INSTRUCTIONS TO FOLLOW: Count the lines in the rows below that contain the word "locality" and reply with only that number.

Records from a dataset:
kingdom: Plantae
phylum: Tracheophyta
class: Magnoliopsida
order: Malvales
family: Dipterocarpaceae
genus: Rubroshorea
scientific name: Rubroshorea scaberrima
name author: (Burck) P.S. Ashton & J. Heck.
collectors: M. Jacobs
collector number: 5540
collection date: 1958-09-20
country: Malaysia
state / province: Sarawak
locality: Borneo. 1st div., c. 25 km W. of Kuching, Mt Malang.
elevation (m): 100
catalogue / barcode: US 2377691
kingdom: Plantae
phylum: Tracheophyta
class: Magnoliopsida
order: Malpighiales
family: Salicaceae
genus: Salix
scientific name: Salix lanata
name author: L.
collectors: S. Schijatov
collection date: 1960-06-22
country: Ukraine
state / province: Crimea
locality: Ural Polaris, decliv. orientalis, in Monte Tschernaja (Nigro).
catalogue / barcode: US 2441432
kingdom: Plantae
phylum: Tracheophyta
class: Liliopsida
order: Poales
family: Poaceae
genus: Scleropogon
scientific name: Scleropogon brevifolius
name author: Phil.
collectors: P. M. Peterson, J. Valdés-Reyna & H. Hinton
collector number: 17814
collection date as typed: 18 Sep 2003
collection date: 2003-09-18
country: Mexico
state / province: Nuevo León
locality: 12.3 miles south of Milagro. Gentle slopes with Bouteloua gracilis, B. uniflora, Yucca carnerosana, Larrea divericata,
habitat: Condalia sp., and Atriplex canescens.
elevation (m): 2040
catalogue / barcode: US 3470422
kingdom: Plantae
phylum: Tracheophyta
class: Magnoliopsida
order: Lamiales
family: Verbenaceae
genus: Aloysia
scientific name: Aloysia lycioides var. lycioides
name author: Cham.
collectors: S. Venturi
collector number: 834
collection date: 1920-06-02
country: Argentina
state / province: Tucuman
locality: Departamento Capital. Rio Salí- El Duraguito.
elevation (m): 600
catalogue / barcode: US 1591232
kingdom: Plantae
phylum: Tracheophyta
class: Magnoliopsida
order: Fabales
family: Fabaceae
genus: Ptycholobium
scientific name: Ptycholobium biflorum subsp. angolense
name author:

RESPONSE TO THE EXERCISE: 4